The move comes after criticism that some courts had handed out excessive sentences to many of those found guilty of taking part in a wave of rioting across the country last month.
Justice Minister Ken Clarke said the government was considering televising courts and said allowing in cameras would "demystify" the legal process.
"There is no good reason for not allowing people to see the judge (and) hear the sentence in the judge's own words with his explanation rather than perhaps the way it might be reported afterwards," Clarke said.
But he said he would take a cautious approach to prevent the presence of cameras turning courts into "theatre".
Broadcasters who have been lobbying for cameras to be allowed to film trials in England and Wales say the public would have better understood sentences in riot cases if the judge's remarks had been televised.
One man was jailed for six months for stealing bottles of water worth just 3.50 pounds, while two others received sentences of four years for inciting people to riot on a Facebook page, even though their postings caused no violence.
The English courts have long resisted the televising of proceedings to bring them in line with practices in other countries.

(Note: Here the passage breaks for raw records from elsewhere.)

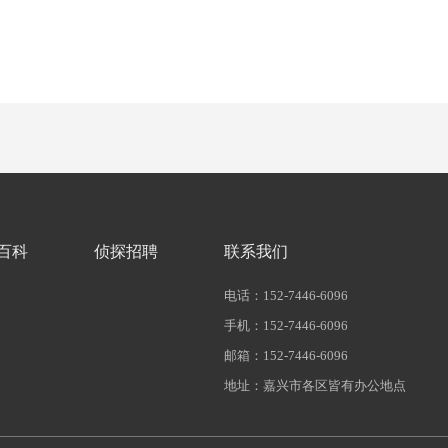
百科
侦探招聘
联系我们
电话：152-7446-6096
手机：152-7446-6096
邮箱：152-7446-6096
地址：嘉兴市各区皆有办公地点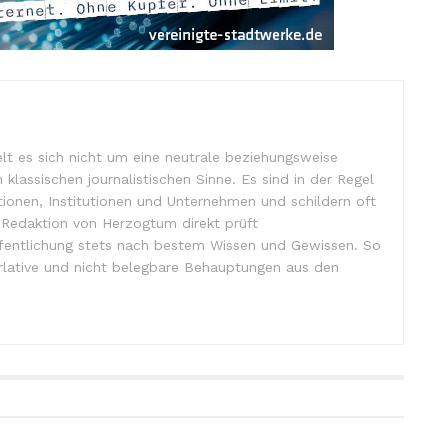
lt es sich nicht um eine neutrale beziehungsweise
m klassischen journalistischen Sinne. Es sind in der Regel
tionen, Institutionen und Unternehmen und schildern oft
e Redaktion von Herzogtum direkt prüft
ffentlichung stets nach bestem Wissen und Gewissen. So
lative und nicht belegbare Behauptungen aus den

Many judges fear their cases would turn into fodder for prime time television as happened with the so-called "trial of the century" of O.J. Simpson in the United States.

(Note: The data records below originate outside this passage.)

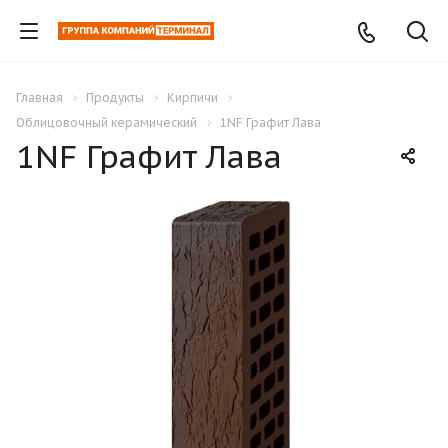
Главная
Продукты
Кирпичи
Облицовочный керамический
1NF Графит Лава
1NF Графит Лава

The restrictions date back to 1925 when photography in court was banned, with the legislation later updated to also bar filming.
However, some court cases in Scotland, which operates a separate judicial system, have been televised since 1992.
Britain's Supreme Court has permitted the televising of all its proceedings since it opened opposite parliament in central London two years ago.
Clarke's justice ministry said he would consult with senior judges over the broadcasters' proposals, which would initially restrict coverage to the sentencing and the judge's remarks.
Clarke said the more sedate proceedings of appeal hearings would be the best place to first introduce cameras, before moving onto actual criminal trials.